Year of Award


Document Type


Degree Type

Doctor of Education (EdD)

Degree Name

Educational Leadership

Department or School/College

School of Education

Committee Chair

William McCaw

Commitee Members

John Matt, Frances L. O'Reilly, Beverly Chin, Janet Thomson


University of Montana


This non-experimental dominant-less dominant mixed-methods study examined data specific to principal and teacher perceptions of the leadership support for Indian Education for All (IEFA) professional development in their school. The data from each instrument were compared to (a) the administrators’ and teachers’ Peak Stage of Concern of the Indian Education for All innovation, (b) the highest IEFA training level attained, and (c) the amount of time that administrators and teachers report spending on supporting and implementing IEFA in their school and classroom. Spearman’s rho correlations were utilized to examine these relationships.

This study examined if the level of leadership support, or the level of training received by teachers, had the stronger relationship to the teacher’s highest stage of concern. Additionally, this study examined which factor - the level of leadership support, or the level of training received by teachers - had a stronger relationship on the amount of time spent on implementing the Indian Education for All innovation in the classroom.

Leadership support was defined by the Standards for Professional Learning (Learning Forward, 2011), and measured by the Self-Assessment Inventory 2 (SAI2).

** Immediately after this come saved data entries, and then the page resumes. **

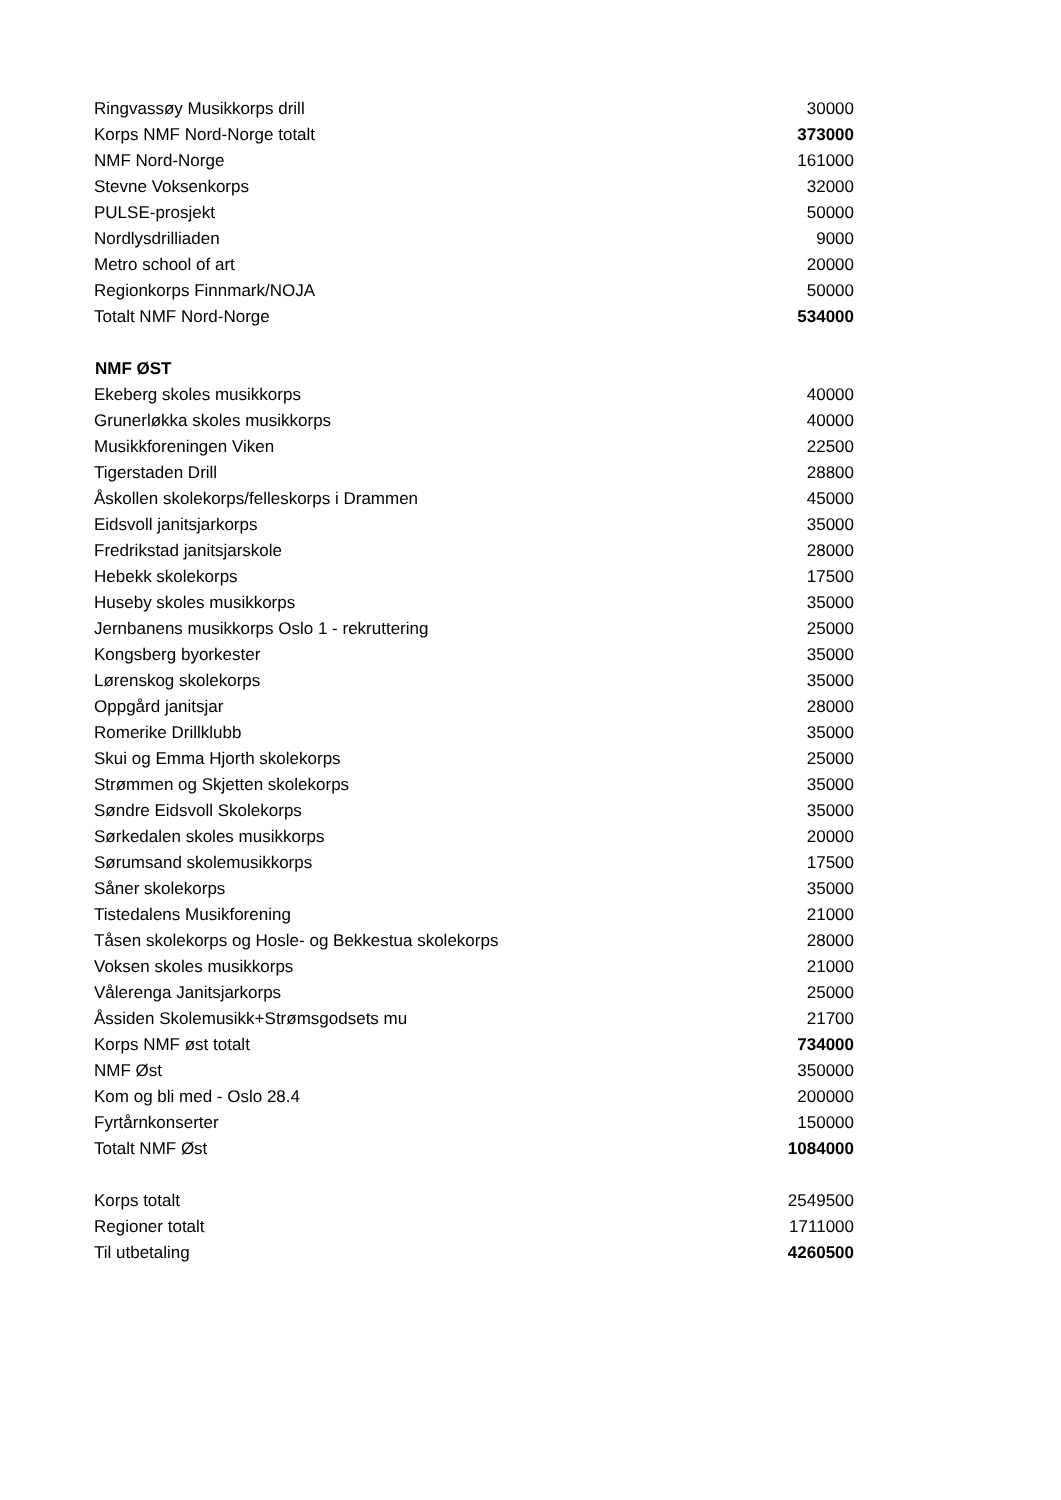| Ringvassøy Musikkorps drill | 30000 |
| Korps NMF Nord-Norge totalt | 373000 |
| NMF Nord-Norge | 161000 |
| Stevne Voksenkorps | 32000 |
| PULSE-prosjekt | 50000 |
| Nordlysdrilliaden | 9000 |
| Metro school of art | 20000 |
| Regionkorps Finnmark/NOJA | 50000 |
| Totalt NMF Nord-Norge | 534000 |
| NMF ØST | |
| Ekeberg skoles musikkorps | 40000 |
| Grunerløkka skoles musikkorps | 40000 |
| Musikkforeningen Viken | 22500 |
| Tigerstaden Drill | 28800 |
| Åskollen skolekorps/felleskorps i Drammen | 45000 |
| Eidsvoll janitsjarkorps | 35000 |
| Fredrikstad janitsjarskole | 28000 |
| Hebekk skolekorps | 17500 |
| Huseby skoles musikkorps | 35000 |
| Jernbanens musikkorps Oslo 1 - rekruttering | 25000 |
| Kongsberg byorkester | 35000 |
| Lørenskog skolekorps | 35000 |
| Oppgård janitsjar | 28000 |
| Romerike Drillklubb | 35000 |
| Skui og Emma Hjorth skolekorps | 25000 |
| Strømmen og Skjetten skolekorps | 35000 |
| Søndre Eidsvoll Skolekorps | 35000 |
| Sørkedalen skoles musikkorps | 20000 |
| Sørumsand skolemusikkorps | 17500 |
| Såner skolekorps | 35000 |
| Tistedalens Musikforening | 21000 |
| Tåsen skolekorps og Hosle- og Bekkestua skolekorps | 28000 |
| Voksen skoles musikkorps | 21000 |
| Vålerenga Janitsjarkorps | 25000 |
| Åssiden Skolemusikk+Strømsgodsets mu | 21700 |
| Korps NMF øst totalt | 734000 |
| NMF Øst | 350000 |
| Kom og bli med - Oslo 28.4 | 200000 |
| Fyrtårnkonserter | 150000 |
| Totalt NMF Øst | 1084000 |
| Korps totalt | 2549500 |
| Regioner totalt | 1711000 |
| Til utbetaling | 4260500 |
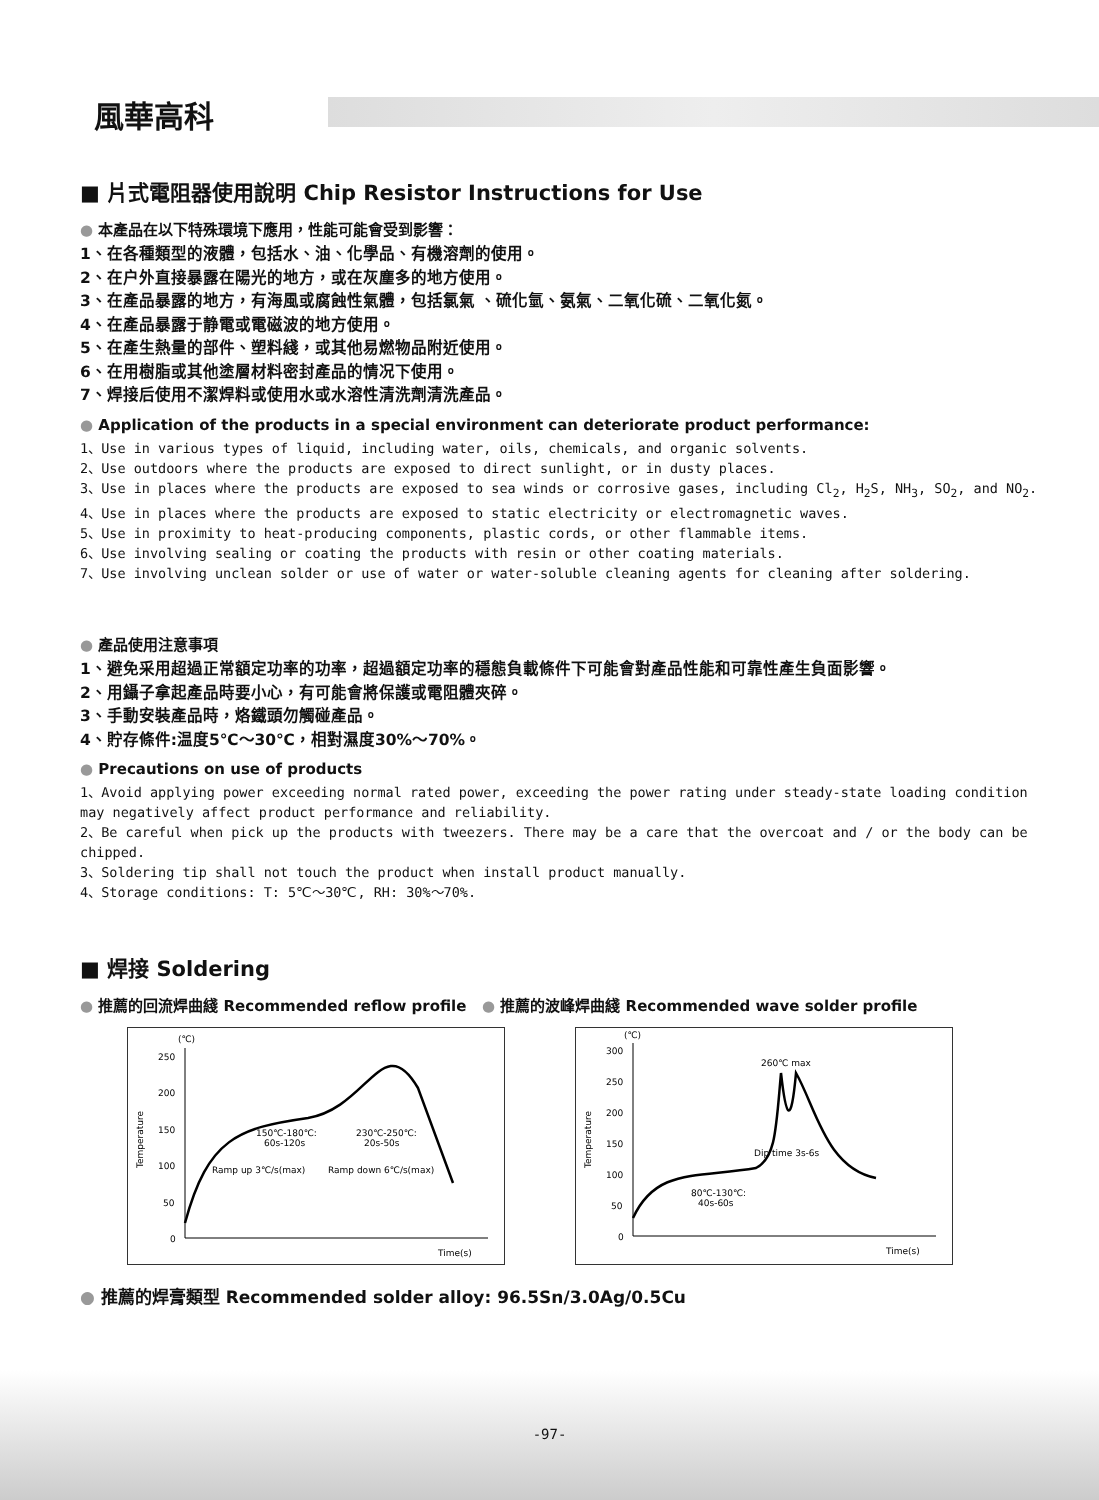風華高科
■ 片式電阻器使用說明 Chip Resistor Instructions for Use
● 本產品在以下特殊環境下應用，性能可能會受到影響：
1、在各種類型的液體，包括水、油、化學品、有機溶劑的使用。
2、在户外直接暴露在陽光的地方，或在灰塵多的地方使用。
3、在產品暴露的地方，有海風或腐蝕性氣體，包括氯氣 、硫化氫、氨氣、二氧化硫、二氧化氮。
4、在產品暴露于静電或電磁波的地方使用。
5、在產生熱量的部件、塑料綫，或其他易燃物品附近使用。
6、在用樹脂或其他塗層材料密封產品的情况下使用。
7、焊接后使用不潔焊料或使用水或水溶性清洗劑清洗產品。
● Application of the products in a special environment can deteriorate product performance:
1、Use in various types of liquid, including water, oils, chemicals, and organic solvents.
2、Use outdoors where the products are exposed to direct sunlight, or in dusty places.
3、Use in places where the products are exposed to sea winds or corrosive gases, including Cl<sub>2</sub>, H<sub>2</sub>S, NH<sub>3</sub>, SO<sub>2</sub>, and NO<sub>2</sub>.
4、Use in places where the products are exposed to static electricity or electromagnetic waves.
5、Use in proximity to heat-producing components, plastic cords, or other flammable items.
6、Use involving sealing or coating the products with resin or other coating materials.
7、Use involving unclean solder or use of water or water-soluble cleaning agents for cleaning after soldering.
● 產品使用注意事項
1、避免采用超過正常額定功率的功率，超過額定功率的穩態負載條件下可能會對產品性能和可靠性產生負面影響。
2、用鑷子拿起產品時要小心，有可能會將保護或電阻體夾碎。
3、手動安裝產品時，烙鐵頭勿觸碰產品。
4、貯存條件:温度5℃～30℃，相對濕度30%～70%。
● Precautions on use of products
1、Avoid applying power exceeding normal rated power, exceeding the power rating under steady-state loading condition may negatively affect product performance and reliability.
2、Be careful when pick up the products with tweezers. There may be a care that the overcoat and / or the body can be chipped.
3、Soldering tip shall not touch the product when install product manually.
4、Storage conditions: T: 5℃～30℃, RH: 30%～70%.
■ 焊接 Soldering
● 推薦的回流焊曲綫 Recommended reflow profile ● 推薦的波峰焊曲綫 Recommended wave solder profile
(℃)
250
200
150
100
50
0
Temperature
150℃-180℃:
60s-120s
230℃-250℃:
20s-50s
Ramp up 3℃/s(max)
Ramp down 6℃/s(max)
Time(s)
(℃)
300
250
200
150
100
50
0
Temperature
260℃ max
Dip time 3s-6s
80℃-130℃:
40s-60s
Time(s)
● 推薦的焊膏類型 Recommended solder alloy: 96.5Sn/3.0Ag/0.5Cu
-97-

The Peak Stage of Concern is identified by scores on the Stages of Concern Questionnaire (SoCQ) and is useful in determining a teacher’s “readiness” for implementation of a new program in their classroom (George, et al., 2008). The levels of IEFA training were defined by the Montana Office of Public Instruction’s three-tiered training model.

Statistically significant relationships were found between the Highest Level of IEFA Training completed by the teacher to that of two other variables (a) the teacher’s Peak Stage of Concern, and (b) the actual amount of time the teacher implements IEFA in the classroom. The data from this study revealed a clear indication that the highest level of IEFA training the principal participated in had a positive and statistically significant relationship to the teacher’s highest level of IEFA training. This study found that it is the level of IEFA training completed by the teacher that has the stronger relationship to both the teacher’s stages of concern and their classroom implementation of the mandated initiative.